---------- RECORD EXTRACTS ----------

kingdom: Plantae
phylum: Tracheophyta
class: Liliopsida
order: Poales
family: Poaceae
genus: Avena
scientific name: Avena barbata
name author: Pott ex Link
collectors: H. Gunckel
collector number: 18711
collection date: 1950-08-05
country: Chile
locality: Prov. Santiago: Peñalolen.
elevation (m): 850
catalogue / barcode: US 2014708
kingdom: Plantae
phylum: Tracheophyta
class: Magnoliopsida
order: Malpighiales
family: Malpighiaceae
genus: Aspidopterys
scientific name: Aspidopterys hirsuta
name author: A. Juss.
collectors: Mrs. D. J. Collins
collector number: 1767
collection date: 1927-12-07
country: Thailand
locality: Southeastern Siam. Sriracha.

----------

THE EXERCISE
Extract each line from all of the rows above and reproduce it verbatim, keeping the original order.

THE ANSWER
kingdom: Plantae
phylum: Tracheophyta
class: Liliopsida
order: Poales
family: Poaceae
genus: Avena
scientific name: Avena barbata
name author: Pott ex Link
collectors: H. Gunckel
collector number: 18711
collection date: 1950-08-05
country: Chile
locality: Prov. Santiago: Peñalolen.
elevation (m): 850
catalogue / barcode: US 2014708
kingdom: Plantae
phylum: Tracheophyta
class: Magnoliopsida
order: Malpighiales
family: Malpighiaceae
genus: Aspidopterys
scientific name: Aspidopterys hirsuta
name author: A. Juss.
collectors: Mrs. D. J. Collins
collector number: 1767
collection date: 1927-12-07
country: Thailand
locality: Southeastern Siam. Sriracha.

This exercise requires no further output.